Except for the beret and the Louvre (or wearing a beret at the Louvre), perhaps nothing says "France" as much as the croissant does. However, although croissants seem so-very French, history says that they did not originate there. There are different stories that place the beginnings of the croissant in Vienna, and even Budapest, before the pastry found its way to France.
Wherever the croissant got its start, its very French-sounding name has bonded it forever to that country.
But the real question is: if you are living gluten free, is there a croissant recipe for you to make and enjoy? Mais oui, but of course….and not only that, but this gluten-free croissant recipe even includes chocolate.
⅓ cup and 1 Tbsp. gluten-free cottage cheese
⅓ cup and 1 Tbsp. gluten-free cream cheese
8 Tbsp. butter, softened
8 Tbsp. butter, frozen
1 or 2 eggs
1 cup gluten-free flour mix
2 Tbsp. sweet rice flour (plus more for rolling, about 1 cup)
1 ½ Tbsp. sugar
¾ tsp. baking soda
1 ½ tsp. xanthan gum
½ tsp. salt
¾ tsp. cream of tartar
High quality chocolate chips, or a candy bar cut up into small pieces (reserve some extra for melting)
In a large bowl, place cottage cheese, cream cheese, and softened butter. Cream for about 3-4 minutes, until it is creamy and whipped together.

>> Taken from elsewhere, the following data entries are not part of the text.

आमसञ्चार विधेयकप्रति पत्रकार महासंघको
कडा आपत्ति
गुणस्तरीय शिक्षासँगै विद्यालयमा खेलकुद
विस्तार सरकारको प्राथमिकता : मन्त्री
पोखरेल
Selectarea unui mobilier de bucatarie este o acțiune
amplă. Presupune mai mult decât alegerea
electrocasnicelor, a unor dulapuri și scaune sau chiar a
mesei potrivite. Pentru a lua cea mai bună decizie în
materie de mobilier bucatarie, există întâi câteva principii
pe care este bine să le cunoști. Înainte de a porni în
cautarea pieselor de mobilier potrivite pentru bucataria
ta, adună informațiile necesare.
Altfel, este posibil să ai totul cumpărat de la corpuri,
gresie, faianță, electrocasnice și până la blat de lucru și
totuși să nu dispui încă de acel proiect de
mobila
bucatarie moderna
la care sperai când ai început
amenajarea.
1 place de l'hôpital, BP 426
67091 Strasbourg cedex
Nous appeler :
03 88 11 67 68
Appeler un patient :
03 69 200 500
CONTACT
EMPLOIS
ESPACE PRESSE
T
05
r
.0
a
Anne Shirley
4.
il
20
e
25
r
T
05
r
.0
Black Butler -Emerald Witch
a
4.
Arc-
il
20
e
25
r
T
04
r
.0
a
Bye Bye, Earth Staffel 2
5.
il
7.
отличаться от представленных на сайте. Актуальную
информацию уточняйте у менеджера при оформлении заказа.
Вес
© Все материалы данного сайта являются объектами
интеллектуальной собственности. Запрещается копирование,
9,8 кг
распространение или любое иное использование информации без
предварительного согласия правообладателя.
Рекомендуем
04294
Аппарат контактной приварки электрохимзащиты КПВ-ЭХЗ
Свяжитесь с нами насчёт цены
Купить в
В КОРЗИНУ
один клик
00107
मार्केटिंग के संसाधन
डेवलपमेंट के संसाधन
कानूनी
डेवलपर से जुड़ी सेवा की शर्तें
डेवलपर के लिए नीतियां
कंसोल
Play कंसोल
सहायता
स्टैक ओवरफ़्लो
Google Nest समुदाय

In the same bowl, add sugar, baking soda, cream of tartar, salt, xanthan gum, gluten-free flour mix, and 2 Tbsp. sweet rice flour. Mix together for 3-4 minutes.
Shape the dough into a thick disk, and refrigerate for at least two hours.
When you are almost ready to work the dough, grate the frozen butter. Place the butter and a generous amount of sweet rice flour on parchment paper (you'll need a large surface to work on).
Divide your dough into fourths. You'll only need ¼ at this point—put the rest of the dough back into the refrigerator. Quickly shape this ¼ piece of dough into a disk—you'll want to handle the dough as little as possible so it stays cold. Put the dough on the parchment paper, and cover with some sweet rice flour. Cover the floured dough with another piece of parchment paper, and begin rolling. Roll the dough until it is about ⅛ of an inch thick, or as thin as possible (it should be so thin that you can see through it!).
Put some of the grated and frozen butter in the middle of the dough. Fold half of the dough over the butter; put more butter on top of this, and then fold over the rest of the dough.
Dust the top, sides, and bottom of the dough generously with sweet rice flour, then repeat the rolling process (including adding in frozen butter) two more times.
After the final rolling, make sure the dough is as thin as possible. Divide the dough in half—a pizza cutter works well for this. Then, again using the pizza cutter, divide each half of the dough into four large triangles.
Now is the time to add in your chocolate! Place it on the wide end of the triangle—this is where you will start rolling your croissants. Shape your croissants into the usual crescent shape. Brush beaten egg over croissant—this will keep them closed and also give them a nice golden brown color.
Repeat the process with the rest of the dough. Keep croissants in the refrigerator until you are ready to bake.
Bake croissants at 375 degrees for 18-22 minutes, or until they are a golden brown color.
Remove from the oven and cool on a wire rack.
Melt chocolate in the microwave according to package directions.
Using a plastic sandwich bag, fill the bag with the chocolate. Cut a small slit in the corner of the bag and use that to 'pipe' a chocolate design on the tops of your croissants.
Alternatively, use almonds and powdered sugar with meringue baked in the oven for a few minutes. (Chocolate topping was our favorite, however).
Makes 14 small croissants.
Of course, if you aren't a chocolate lover, these croissants will go well with a variety of fillings. Que c'est délicieux!
Wondering if either the prepared dough (prior to baking) or the cooled down baked croissants can be frozen and either baked or reheated at a later time?
This one is complicated, is there a video for it??